The research team hands over the results from the Bärenzichen sign -Messaging study

The research team hands over the results from the Bärenzichen sign -Messaging study

Grand Teton National Park – the Bears of Jackson Hole are not only extremely important for the ecosystem. You are celebrities.

Researchers at the University of Montana (UM) have recently completed a study on how signs in the Grand Teton National Park (GTNP) can influence driver behavior in order to reduce bear vehicle collisions.

According to an article published by the UM UM NEWS-SERVICE, the UM-Absolvent Miranda Foster led an initiative last summer, in which the reactions of the drivers were examined for various shield postings and designs. Last month, the research team handed over the collected vehicle data and the signs that had the greatest influence on the driver behavior of GTNP.

“We gave you the final designs, so it's a gift for you if you want to use them” Hinge. “These are signs we know. I think the staff of the Grand Teton National Park appreciates it.”

Foster completed a similar study on Togwotee Pass last summer and recently published the results as the main author. According to News Service, she hopes to publish the GTNP study later this summer.

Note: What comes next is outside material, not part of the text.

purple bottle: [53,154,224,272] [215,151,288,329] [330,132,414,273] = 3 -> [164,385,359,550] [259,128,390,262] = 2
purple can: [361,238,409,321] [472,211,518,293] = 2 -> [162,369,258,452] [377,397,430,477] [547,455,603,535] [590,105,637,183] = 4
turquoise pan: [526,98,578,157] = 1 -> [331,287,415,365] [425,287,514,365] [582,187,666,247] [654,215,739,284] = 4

The research team hands over the results from the Bärenzichen sign -Messaging study
The Cub Crossing design uses red and yellow: colors that are usually used for warning signs. The sign reduced the number of ruthless drivers in the corridor by four to seven a day. Illustration with the kind permission of Jackson Fork Ranch and research team.

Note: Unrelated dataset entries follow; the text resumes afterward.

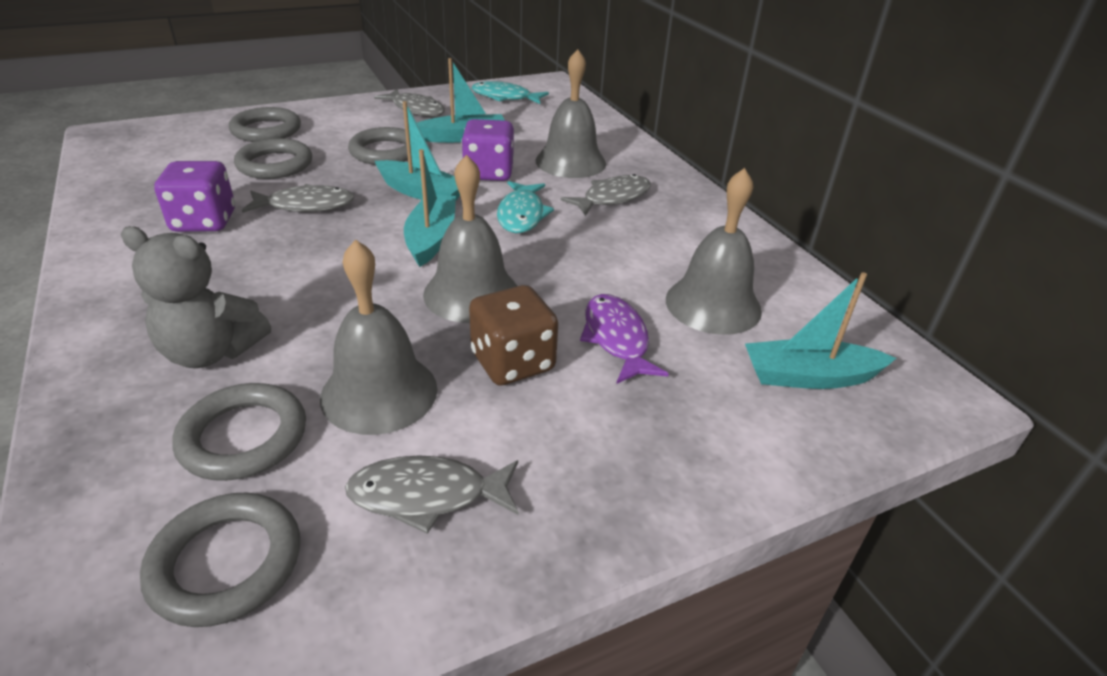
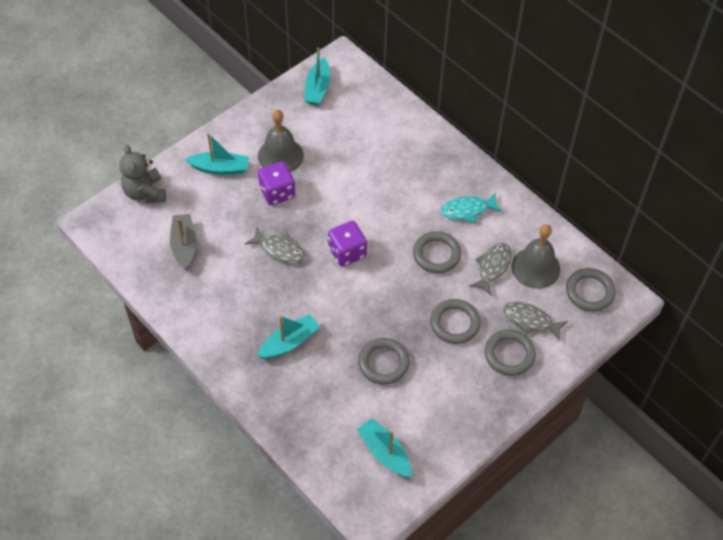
brown dice: [469,285,558,386] = 1 -> none = 0
grey bell: [320,239,438,435] [423,154,517,323] [536,49,606,178] [666,168,762,335] = 4 -> [258,109,304,172] [511,224,560,289] = 2
grey boat: none = 0 -> [170,214,196,270] = 1
grey fish: [242,184,355,213] [345,455,519,534] [374,89,445,116] [561,174,651,216] = 4 -> [245,227,306,264] [469,243,512,296] [503,302,568,341] = 3
purple fish: [580,294,669,384] = 1 -> none = 0
turquoise fish: [472,81,549,104] [497,181,554,233] = 2 -> [441,193,503,223] = 1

Jeremy Shellhorn, Professor of Design at the University of Kansas, known for his work, and Pam Murcia, a field service technician, known for Foster and Rice. Foster, a native of Missoula, is a doctoral student in parks, tourism and leisure management, which also has an art background. Rice described Foster's skills and education in both science and art disciplines as the ideal for the management of the study.

Through a multi-year cooperation to investigate the biological diversity in the Greater Yellowstone-ecosystem (GYE), the Jackson Fork Ranch in Bondurant ensured the UM team to design a boat-on-down experiment in a well-known grizzly bear corridor in GTNP.

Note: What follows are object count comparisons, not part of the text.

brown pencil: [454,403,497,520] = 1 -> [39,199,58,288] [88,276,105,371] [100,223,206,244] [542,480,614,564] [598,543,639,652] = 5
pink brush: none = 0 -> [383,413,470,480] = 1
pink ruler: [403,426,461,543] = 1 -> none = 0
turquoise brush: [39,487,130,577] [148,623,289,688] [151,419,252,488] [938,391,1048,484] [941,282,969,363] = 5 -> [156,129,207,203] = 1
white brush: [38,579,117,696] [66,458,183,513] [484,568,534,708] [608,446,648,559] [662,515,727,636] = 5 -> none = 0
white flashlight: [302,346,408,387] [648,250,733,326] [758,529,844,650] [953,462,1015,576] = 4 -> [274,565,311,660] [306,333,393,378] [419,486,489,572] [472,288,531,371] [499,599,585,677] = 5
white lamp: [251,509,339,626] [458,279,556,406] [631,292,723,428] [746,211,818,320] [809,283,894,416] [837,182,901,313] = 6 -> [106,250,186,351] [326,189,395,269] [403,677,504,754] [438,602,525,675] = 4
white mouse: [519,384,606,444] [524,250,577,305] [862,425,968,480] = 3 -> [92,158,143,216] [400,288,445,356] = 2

Armed with a large-formatic printer, the team spent on stage from May 2024 weeks, hung up signs every day, outlined new designs and measures the vehicle speeds at various points in the 2.3-mile corridor. Your goal: to find out which messages and designs encourage drivers to slower.

“We had the feeling that we were able to reduce the number of people who raced through the Grizzly corridor, but we put the hypothesis that the most effective signs are signs that they were not as illustrated,” said Rice. “When data occurred, we saw that some of the characters with further illustrations – a holistic component – were most effective.”

Rice said that interest in reducing animal vehicle collisions is not new. Last summer, author Ben Goldfarb accidentally published a book entitled “Crossssings: How Road Ecology Forcing the future of our planet”. When Grizzly Bear was hit by a car in October 399, according to GTNP data, it was the 51st grizzly death since 2009 due to a vehicle collision.

“In one side of the street you only have a few seconds to accept a message, and the investigations show that visual indications really help that message has a message stick in a short time,” Foster told the news service.

The research team hands over the results from the Bärenzichen sign -Messaging study
The design “Sad Bear”, in which softer colors and a storybook illustration were used, reduced the speed advertisement by 35%. Illustration with the kind permission of Jackson Fork Ranch and research team.

According to Rice, the research team experimented with different color combinations and text illustration conditions. They optimized designs every day on their campsite, printed new signs in the field and polished the data collected by their two vehicle classifiers.

One of the most effective signs of the study was the design “Sad Bear”, which reduced the probability of a driver by 35%at the beginning of the corridor. Ruthless drivers who drive over the speed limit at least 15 miles per hour were most influenced by the Cub Crossing sign that this behavior reduced in four to seven people every day.

“Cutting speed is difficult behavior,” said Rice. “But after the first one and a half weeks we found that we could make a major change than expected.”